The “demonstration project” will improve the DRE program by equipping law enforcement agencies that want to participate.
“This program will play a critical role in a State’s efforts to reduce impaired driving,” the notice reads.
Virginia regulators prep for medical cannabis market study.
The Virginia Cannabis Control Authority is seeking an entity to conduct a “data-driven study of Virginia’s medical cannabis program,” according to a tender spotted by Cannabis Wire.
“The study report,” due in November, “should include recommendations for action that would address any identified gaps in supply, product types, and/or patient accessibility and enhance the patient-centered nature and medical orientation of Virginia’s medical cannabis program,” the notice reads.
Among the considerations: “whether expansion of cultivation sites, dispensaries, and/or processing facilities is necessary to meet demand,” “whether patients must travel excessive distances and/or spend excessive time to access dispensaries,” and “whether any identified gaps in supply, product types, and/or patient accessibility can be addressed by modifying Virginia’s vertical-integration requirement for participation in the program to allow the licensing of non-vertically integrated participants (e.g., retailers, cultivators, and processors).”
+ More: Meanwhile, the rollout of Virginia’s adult use industry, which was supposed to launch sales next summer, remains stalled. Why? In short: Republicans. Catch up on Cannabis Wire’s analysis, in case you missed it.
FDA warns companies selling delta-8 THC products in kid-friendly forms like Cheetos.
The U.S. Food and Drug Administration and the Federal Trade Commission issued warning letters to six businesses that sold “copycat food products containing Delta-8 tetrahydrocannabinol, also known as delta-8 THC.”
The letters flag similar themes, like these products’ direct appeal to kids. The letters specifically called out delta-8 products like gummy bears, peach rings, sour belts, “flamin’ hot” Cheetos, Doritos, Nerds, and Pop Tarts —infused versions of childhood favorites.
“Children are more vulnerable than adults to the effects of THC, with many who have been sickened and even hospitalized after eating ‘edibles’ containing it.

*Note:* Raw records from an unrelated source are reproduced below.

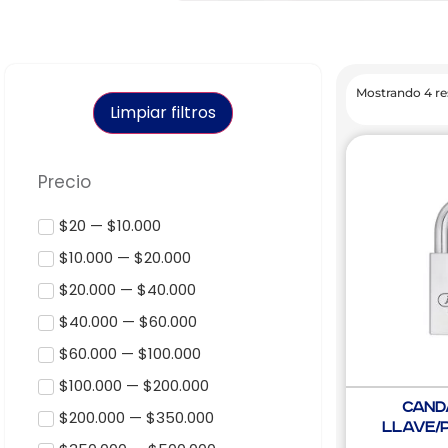
Mostrando 4 re
Limpiar filtros
Precio
$20 — $10.000
$10.000 — $20.000
$20.000 — $40.000
$40.000 — $60.000
$60.000 — $100.000
$100.000 — $200.000
Cand
$200.000 — $350.000
Llave/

That’s why we’re issuing warnings to several companies selling copycat food products containing delta-8 THC, which can be easily mistaken for popular foods that are appealing to children and can make it easy for a young child to ingest in very high doses without realizing it,” FDA Principal Deputy Commissioner Janet Woodcock said in a statement.
“The products we are warning against intentionally mimic well-known snack food brands by using similar brand names, logos, or pictures on packaging, that consumers, especially children, may confuse with traditional snack foods. We’re also concerned that adults could unintentionally take them or take a higher dose than expected and suffer serious consequences,” she continued.
The companies that received warning letters are:
Delta Munchies, Dr. Smoke LLC, Exclusive Hemp Farms/Oshipt, Nikte’s Wholesale LLC, North Carolina Hemp Exchange LLC and The Haunted Vapor Room.